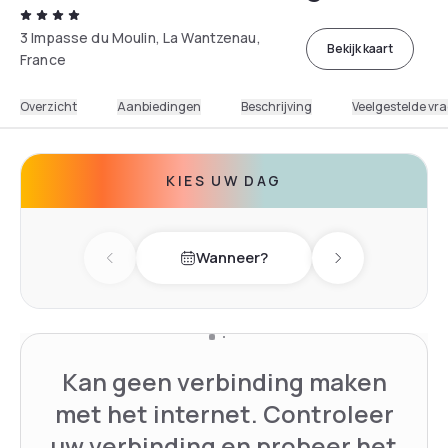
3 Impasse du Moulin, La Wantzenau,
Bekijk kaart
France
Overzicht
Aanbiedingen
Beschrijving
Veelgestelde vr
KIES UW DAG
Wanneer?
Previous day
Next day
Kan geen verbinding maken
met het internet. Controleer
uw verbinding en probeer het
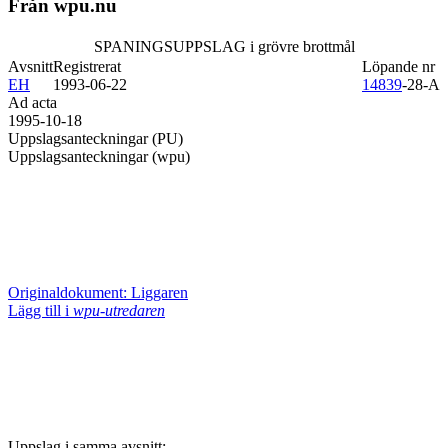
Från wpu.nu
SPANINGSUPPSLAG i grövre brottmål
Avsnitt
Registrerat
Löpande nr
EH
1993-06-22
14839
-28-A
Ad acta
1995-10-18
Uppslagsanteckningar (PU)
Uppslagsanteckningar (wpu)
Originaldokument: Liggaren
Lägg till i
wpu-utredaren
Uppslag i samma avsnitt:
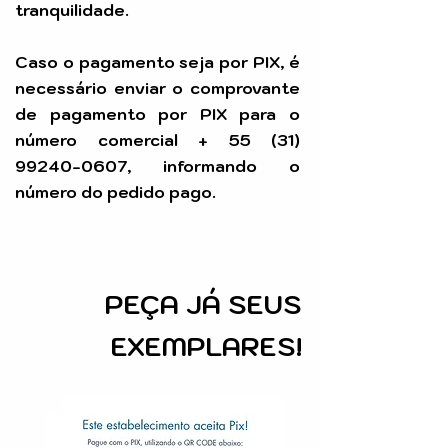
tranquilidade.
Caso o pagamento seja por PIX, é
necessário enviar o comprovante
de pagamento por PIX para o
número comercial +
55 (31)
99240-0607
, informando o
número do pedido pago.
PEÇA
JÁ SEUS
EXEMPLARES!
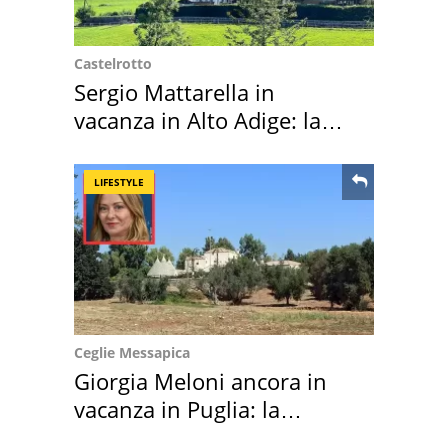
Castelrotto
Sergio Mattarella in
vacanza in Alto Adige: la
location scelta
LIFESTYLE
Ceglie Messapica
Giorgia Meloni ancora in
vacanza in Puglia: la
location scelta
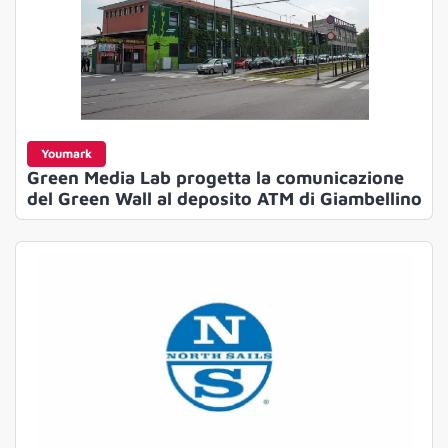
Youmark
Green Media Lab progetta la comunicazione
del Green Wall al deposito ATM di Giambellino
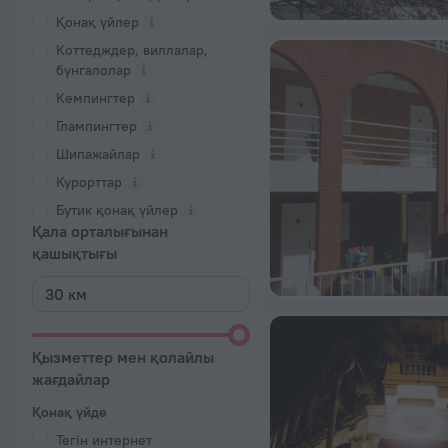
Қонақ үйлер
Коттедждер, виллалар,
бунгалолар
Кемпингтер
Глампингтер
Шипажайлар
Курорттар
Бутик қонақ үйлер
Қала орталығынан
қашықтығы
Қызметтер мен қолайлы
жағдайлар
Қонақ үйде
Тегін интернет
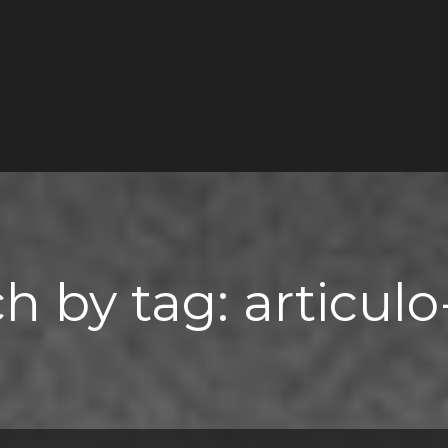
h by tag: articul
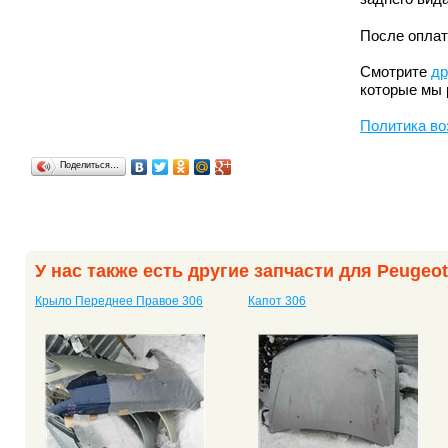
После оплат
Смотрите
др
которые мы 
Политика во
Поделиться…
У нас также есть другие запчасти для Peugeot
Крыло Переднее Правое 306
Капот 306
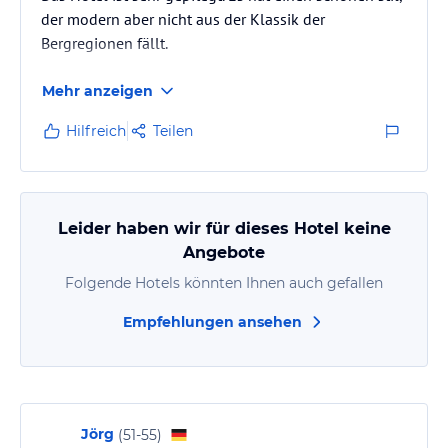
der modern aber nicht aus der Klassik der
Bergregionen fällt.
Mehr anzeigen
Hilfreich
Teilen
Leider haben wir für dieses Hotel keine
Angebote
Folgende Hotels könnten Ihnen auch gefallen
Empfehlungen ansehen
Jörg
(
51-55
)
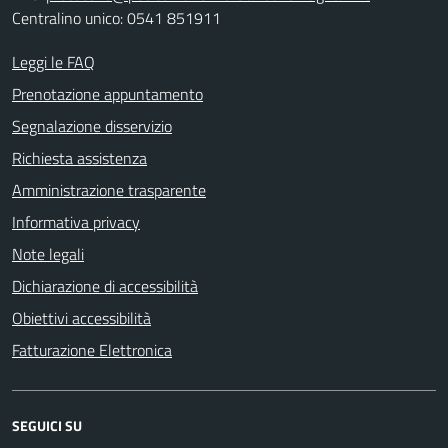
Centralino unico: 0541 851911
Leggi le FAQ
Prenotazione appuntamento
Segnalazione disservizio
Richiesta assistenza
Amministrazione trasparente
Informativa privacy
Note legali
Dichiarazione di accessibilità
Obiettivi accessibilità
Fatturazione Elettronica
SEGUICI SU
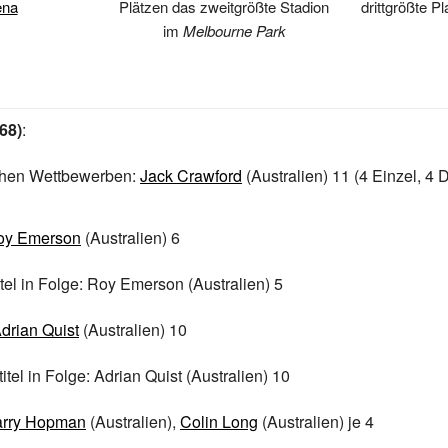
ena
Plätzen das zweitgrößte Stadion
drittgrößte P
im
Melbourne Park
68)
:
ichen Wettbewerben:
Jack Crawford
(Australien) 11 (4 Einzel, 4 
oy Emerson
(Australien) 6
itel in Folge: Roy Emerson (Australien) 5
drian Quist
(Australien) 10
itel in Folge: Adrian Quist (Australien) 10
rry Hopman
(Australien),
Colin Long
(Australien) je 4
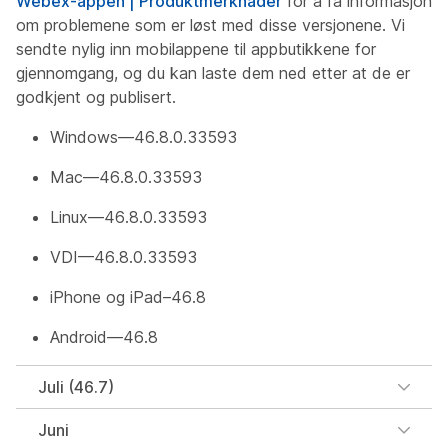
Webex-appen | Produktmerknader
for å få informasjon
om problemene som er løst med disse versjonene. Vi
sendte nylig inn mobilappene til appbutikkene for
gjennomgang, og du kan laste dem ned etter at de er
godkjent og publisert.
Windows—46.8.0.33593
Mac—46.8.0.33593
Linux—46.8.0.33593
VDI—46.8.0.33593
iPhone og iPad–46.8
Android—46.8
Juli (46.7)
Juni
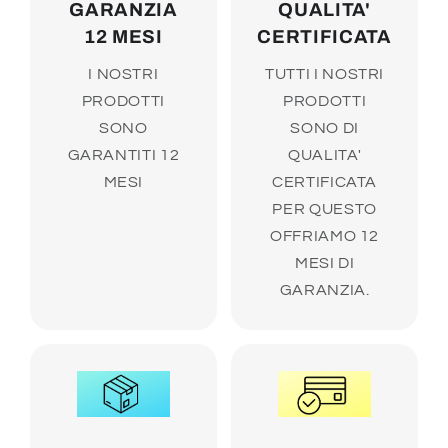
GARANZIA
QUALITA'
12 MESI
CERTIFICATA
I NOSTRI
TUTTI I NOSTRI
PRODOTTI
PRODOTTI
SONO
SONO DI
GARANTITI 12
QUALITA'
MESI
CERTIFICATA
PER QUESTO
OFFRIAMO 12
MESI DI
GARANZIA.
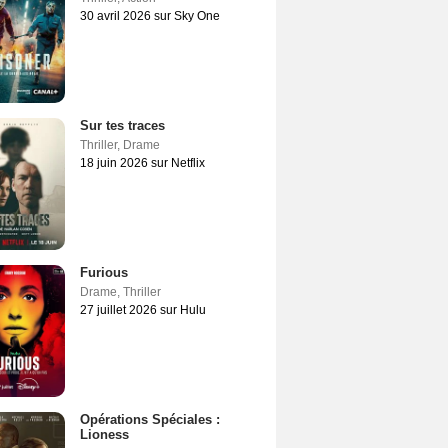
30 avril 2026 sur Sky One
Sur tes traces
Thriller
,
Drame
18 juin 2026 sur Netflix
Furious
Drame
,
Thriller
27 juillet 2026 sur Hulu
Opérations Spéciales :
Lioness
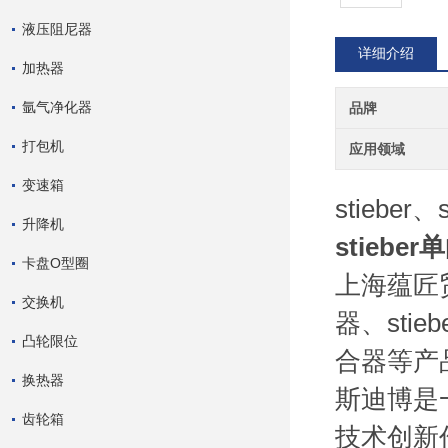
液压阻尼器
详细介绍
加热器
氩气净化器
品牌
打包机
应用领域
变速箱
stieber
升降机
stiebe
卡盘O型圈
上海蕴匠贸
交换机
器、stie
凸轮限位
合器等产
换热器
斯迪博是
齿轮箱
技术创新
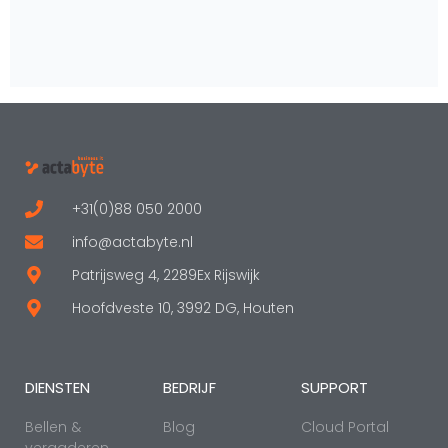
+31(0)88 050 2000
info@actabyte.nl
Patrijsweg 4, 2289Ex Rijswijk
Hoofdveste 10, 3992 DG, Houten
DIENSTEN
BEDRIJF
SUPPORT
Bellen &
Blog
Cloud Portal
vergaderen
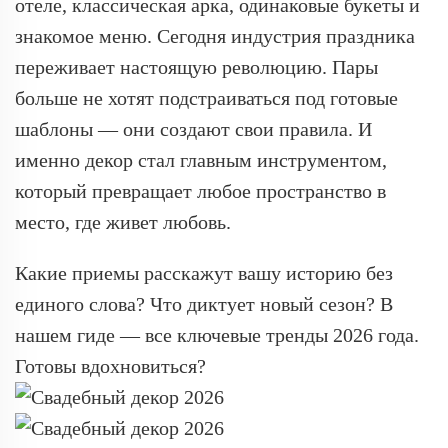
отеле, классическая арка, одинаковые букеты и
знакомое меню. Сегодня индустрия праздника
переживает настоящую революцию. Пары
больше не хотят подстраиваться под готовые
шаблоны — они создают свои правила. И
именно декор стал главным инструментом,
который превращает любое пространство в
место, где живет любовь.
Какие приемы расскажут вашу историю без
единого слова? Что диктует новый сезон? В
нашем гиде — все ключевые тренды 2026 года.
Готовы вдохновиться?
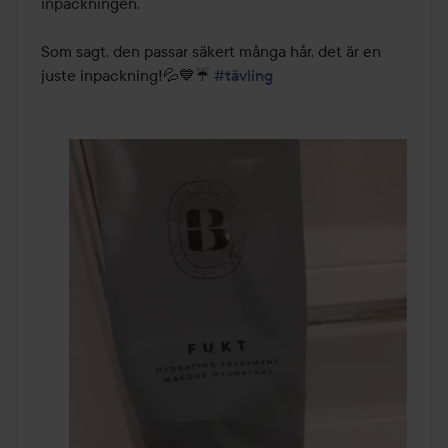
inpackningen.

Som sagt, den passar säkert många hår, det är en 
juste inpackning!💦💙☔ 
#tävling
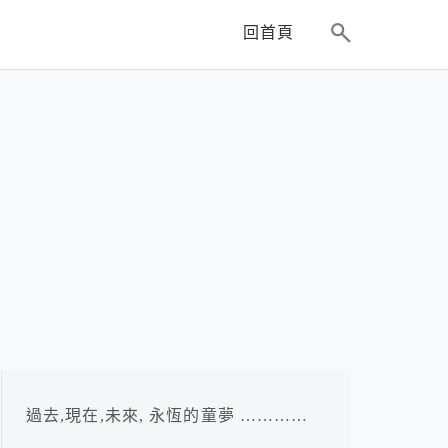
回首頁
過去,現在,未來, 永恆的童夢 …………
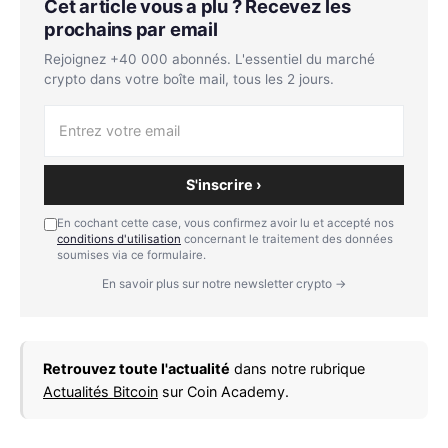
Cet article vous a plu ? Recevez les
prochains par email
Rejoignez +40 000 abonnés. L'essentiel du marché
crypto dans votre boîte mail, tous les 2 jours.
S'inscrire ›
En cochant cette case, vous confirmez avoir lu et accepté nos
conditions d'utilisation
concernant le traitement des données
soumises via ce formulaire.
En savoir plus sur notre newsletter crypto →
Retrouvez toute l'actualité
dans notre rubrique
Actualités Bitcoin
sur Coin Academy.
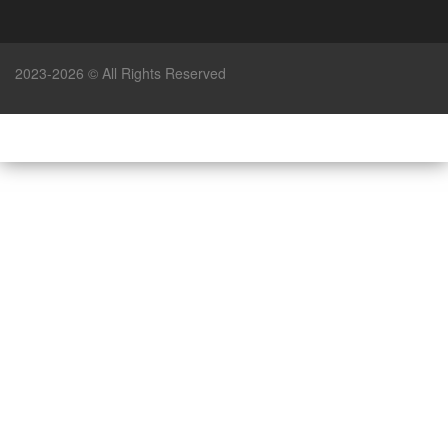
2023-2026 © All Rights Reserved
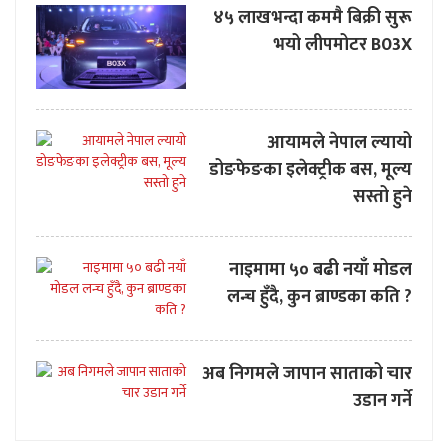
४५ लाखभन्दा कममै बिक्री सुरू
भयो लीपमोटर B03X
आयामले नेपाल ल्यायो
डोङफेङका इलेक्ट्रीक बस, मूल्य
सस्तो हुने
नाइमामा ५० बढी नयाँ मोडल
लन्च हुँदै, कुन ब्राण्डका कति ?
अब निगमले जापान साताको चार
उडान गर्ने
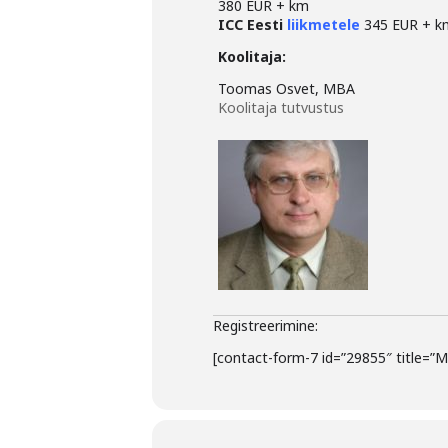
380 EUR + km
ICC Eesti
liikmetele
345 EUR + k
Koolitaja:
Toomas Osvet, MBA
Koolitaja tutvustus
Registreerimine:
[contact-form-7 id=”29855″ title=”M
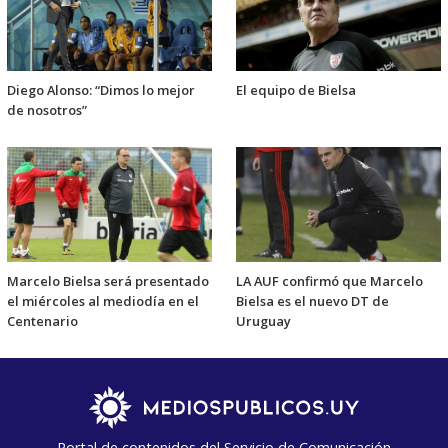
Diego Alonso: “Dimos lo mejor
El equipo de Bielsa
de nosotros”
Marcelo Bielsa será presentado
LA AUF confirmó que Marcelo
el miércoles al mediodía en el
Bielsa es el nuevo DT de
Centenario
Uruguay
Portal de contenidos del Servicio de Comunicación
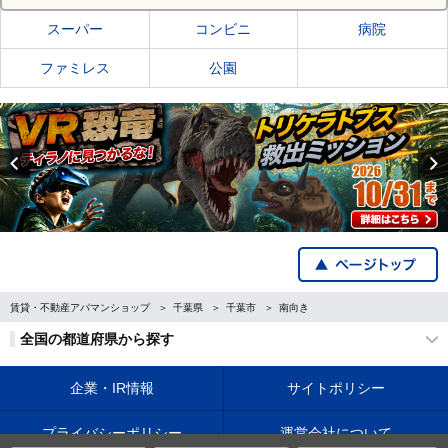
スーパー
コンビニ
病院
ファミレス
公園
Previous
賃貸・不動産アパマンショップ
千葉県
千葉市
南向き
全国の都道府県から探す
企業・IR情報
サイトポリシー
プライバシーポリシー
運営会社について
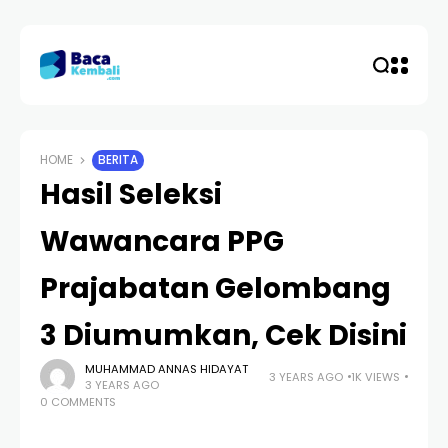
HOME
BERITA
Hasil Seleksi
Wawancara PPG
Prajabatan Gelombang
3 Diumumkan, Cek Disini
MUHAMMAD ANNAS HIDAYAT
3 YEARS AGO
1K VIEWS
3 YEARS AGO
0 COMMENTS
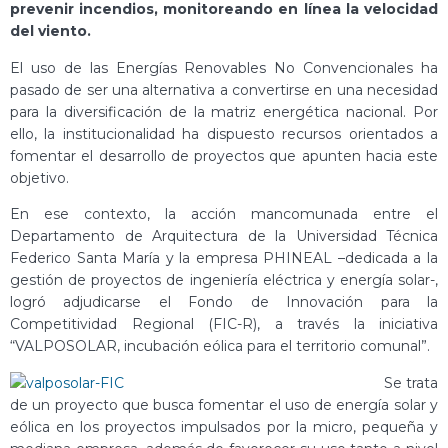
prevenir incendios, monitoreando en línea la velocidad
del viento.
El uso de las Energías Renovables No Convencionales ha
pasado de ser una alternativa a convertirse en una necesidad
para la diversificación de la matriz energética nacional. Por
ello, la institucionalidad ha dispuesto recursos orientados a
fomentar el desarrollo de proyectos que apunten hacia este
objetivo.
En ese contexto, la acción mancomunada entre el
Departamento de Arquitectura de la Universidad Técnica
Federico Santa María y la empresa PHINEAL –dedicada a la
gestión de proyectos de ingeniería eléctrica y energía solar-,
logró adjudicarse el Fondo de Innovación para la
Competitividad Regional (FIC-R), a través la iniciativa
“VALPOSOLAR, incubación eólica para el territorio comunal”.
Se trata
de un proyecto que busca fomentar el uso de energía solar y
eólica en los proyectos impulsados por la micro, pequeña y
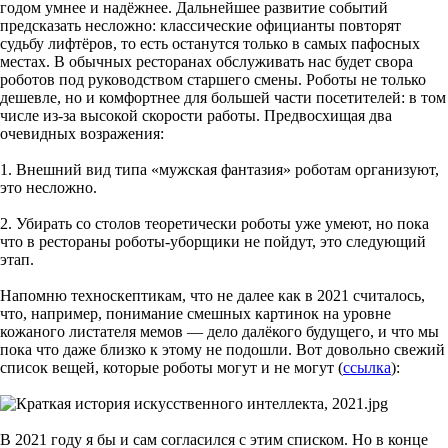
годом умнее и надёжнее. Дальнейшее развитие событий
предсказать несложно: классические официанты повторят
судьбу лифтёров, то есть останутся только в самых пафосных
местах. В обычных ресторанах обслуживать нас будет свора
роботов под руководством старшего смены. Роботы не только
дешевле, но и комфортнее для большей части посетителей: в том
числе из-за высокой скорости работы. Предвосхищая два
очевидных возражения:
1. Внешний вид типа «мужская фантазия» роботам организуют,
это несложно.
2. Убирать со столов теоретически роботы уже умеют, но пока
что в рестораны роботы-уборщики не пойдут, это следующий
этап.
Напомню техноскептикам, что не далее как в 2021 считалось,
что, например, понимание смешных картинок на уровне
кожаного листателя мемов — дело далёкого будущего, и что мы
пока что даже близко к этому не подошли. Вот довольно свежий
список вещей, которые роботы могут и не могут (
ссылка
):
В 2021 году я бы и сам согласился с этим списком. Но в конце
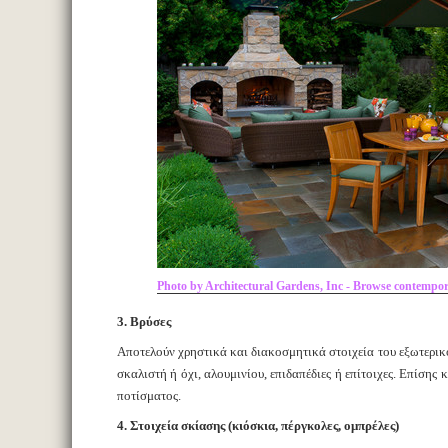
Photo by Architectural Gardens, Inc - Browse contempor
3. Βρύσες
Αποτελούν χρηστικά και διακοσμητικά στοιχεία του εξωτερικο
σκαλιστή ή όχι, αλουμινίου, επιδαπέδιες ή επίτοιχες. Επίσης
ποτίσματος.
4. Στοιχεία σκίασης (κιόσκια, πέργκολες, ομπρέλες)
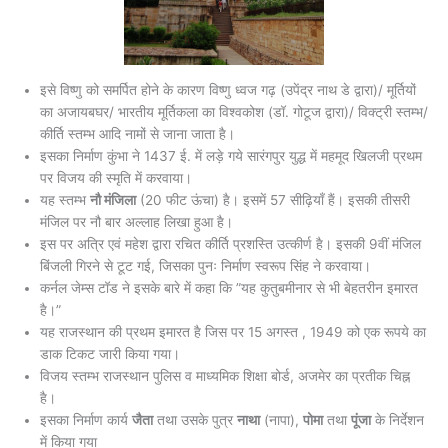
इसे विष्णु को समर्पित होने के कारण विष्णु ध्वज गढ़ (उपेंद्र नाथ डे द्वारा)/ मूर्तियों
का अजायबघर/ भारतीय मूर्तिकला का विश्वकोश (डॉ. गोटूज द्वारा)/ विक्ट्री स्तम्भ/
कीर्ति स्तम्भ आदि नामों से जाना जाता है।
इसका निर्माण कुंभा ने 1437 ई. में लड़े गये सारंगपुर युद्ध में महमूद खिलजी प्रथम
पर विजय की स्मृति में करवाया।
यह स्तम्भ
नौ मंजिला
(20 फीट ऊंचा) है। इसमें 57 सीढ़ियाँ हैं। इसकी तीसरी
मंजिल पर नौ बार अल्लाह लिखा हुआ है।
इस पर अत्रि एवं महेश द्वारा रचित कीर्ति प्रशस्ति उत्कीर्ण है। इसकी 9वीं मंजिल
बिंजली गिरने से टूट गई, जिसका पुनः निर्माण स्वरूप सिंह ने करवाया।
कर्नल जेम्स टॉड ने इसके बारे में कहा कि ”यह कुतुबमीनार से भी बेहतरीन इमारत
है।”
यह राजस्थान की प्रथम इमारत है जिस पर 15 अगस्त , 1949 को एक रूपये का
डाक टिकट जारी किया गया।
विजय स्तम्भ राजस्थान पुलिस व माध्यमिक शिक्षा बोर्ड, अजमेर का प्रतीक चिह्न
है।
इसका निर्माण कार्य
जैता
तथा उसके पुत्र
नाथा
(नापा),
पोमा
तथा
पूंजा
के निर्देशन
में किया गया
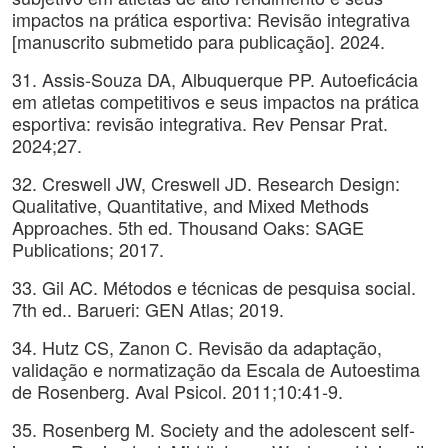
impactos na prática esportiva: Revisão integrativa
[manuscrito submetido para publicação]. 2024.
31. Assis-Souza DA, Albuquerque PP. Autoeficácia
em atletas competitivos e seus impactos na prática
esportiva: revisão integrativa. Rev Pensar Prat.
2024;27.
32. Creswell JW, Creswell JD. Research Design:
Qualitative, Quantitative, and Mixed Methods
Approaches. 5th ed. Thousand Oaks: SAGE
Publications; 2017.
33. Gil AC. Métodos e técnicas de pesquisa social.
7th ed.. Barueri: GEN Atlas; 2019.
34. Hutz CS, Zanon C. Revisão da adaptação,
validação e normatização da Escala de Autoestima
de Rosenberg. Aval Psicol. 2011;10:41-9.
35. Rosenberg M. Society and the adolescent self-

┄┄┄┄┄┄

Task objective:
In the entries above, every line from the line with "VDI—46.8.0.33593" to the line with "Retrouvez toute l'actualité" is to be printed exactly, with both ends included and pictures excluded.

Task solution:
VDI—46.8.0.33593
iPhone og iPad–46.8
Android—46.8
Juli (46.7)
Juni
GARANZIA
QUALITA'
12 MESI
CERTIFICATA
I NOSTRI
TUTTI I NOSTRI
PRODOTTI
PRODOTTI
SONO
SONO DI
GARANTITI 12
QUALITA'
MESI
CERTIFICATA
PER QUESTO
OFFRIAMO 12
MESI DI
GARANZIA.
30 avril 2026 sur Sky One
Sur tes traces
Thriller
,
Drame
18 juin 2026 sur Netflix
Furious
Drame
,
Thriller
27 juillet 2026 sur Hulu
Opérations Spéciales :
Lioness
液压阻尼器
详细介绍
加热器
氩气净化器
品牌
打包机
应用领域
变速箱
stieber
升降机
stiebe
卡盘O型圈
上海蕴匠贸
交换机
器、stie
凸轮限位
合器等产
换热器
斯迪博是
齿轮箱
技术创新
+31(0)88 050 2000
info@actabyte.nl
Patrijsweg 4, 2289Ex Rijswijk
Hoofdveste 10, 3992 DG, Houten
DIENSTEN
BEDRIJF
SUPPORT
Bellen &
Blog
Cloud Portal
vergaderen
отеле, классическая арка, одинаковые букеты и
знакомое меню. Сегодня индустрия праздника
переживает настоящую революцию. Пары
больше не хотят подстраиваться под готовые
шаблоны — они создают свои правила. И
именно декор стал главным инструментом,
который превращает любое пространство в
место, где живет любовь.
Какие приемы расскажут вашу историю без
единого слова? Что диктует новый сезон? В
нашем гиде — все ключевые тренды 2026 года.
Готовы вдохновиться?
inpackningen.

Som sagt, den passar säkert många hår, det är en 
juste inpackning!💦💙☔ 
#tävling
回首頁
過去,現在,未來, 永恆的童夢 …………
Cet article vous a plu ? Recevez les
prochains par email
Rejoignez +40 000 abonnés. L'essentiel du marché
crypto dans votre boîte mail, tous les 2 jours.
S'inscrire ›
En cochant cette case, vous confirmez avoir lu et accepté nos
conditions d'utilisation
concernant le traitement des données
soumises via ce formulaire.
En savoir plus sur notre newsletter crypto →
Retrouvez toute l'actualité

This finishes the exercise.